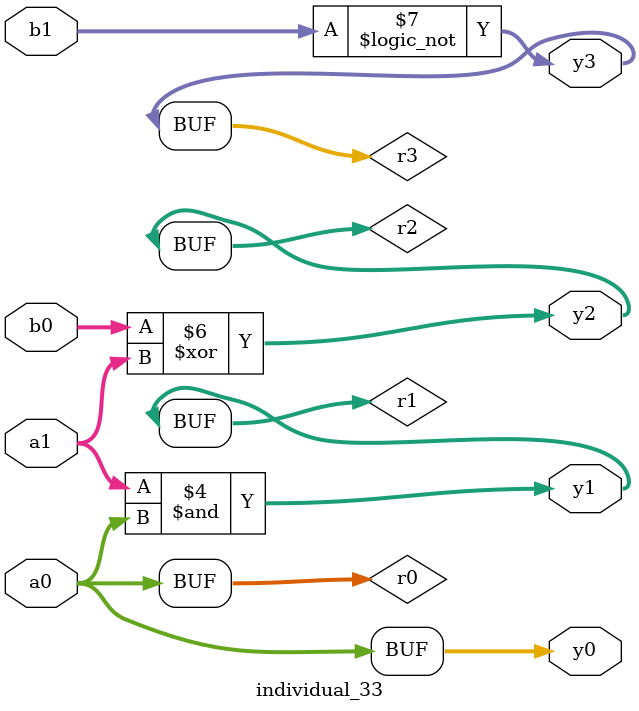
<source format=sv>
module individual_33(input logic [15:0] a1, input logic [15:0] a0, input logic [15:0] b1, input logic [15:0] b0, output logic [15:0] y3, output logic [15:0] y2, output logic [15:0] y1, output logic [15:0] y0);
logic [15:0] r0, r1, r2, r3; 
 always@(*) begin 
	 r0 = a0; r1 = a1; r2 = b0; r3 = b1; 
 	 r3 = ! r3 ;
 	 r3  &=  r0 ;
 	 r1  &=  a0 ;
 	 r3  |=  r2 ;
 	 r2  ^=  a1 ;
 	 r3 = ! b1 ;
 	 y3 = r3; y2 = r2; y1 = r1; y0 = r0; 
end
endmodule
</source>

=-=-=

> EXERCISE INSTRUCTIONS:
Write out the whole listing exactly as it appears, and omit the pictures.

> PROBLEM SOLUTION:
<source format=sv>
module individual_33(input logic [15:0] a1, input logic [15:0] a0, input logic [15:0] b1, input logic [15:0] b0, output logic [15:0] y3, output logic [15:0] y2, output logic [15:0] y1, output logic [15:0] y0);
logic [15:0] r0, r1, r2, r3; 
 always@(*) begin 
	 r0 = a0; r1 = a1; r2 = b0; r3 = b1; 
 	 r3 = ! r3 ;
 	 r3  &=  r0 ;
 	 r1  &=  a0 ;
 	 r3  |=  r2 ;
 	 r2  ^=  a1 ;
 	 r3 = ! b1 ;
 	 y3 = r3; y2 = r2; y1 = r1; y0 = r0; 
end
endmodule
</source>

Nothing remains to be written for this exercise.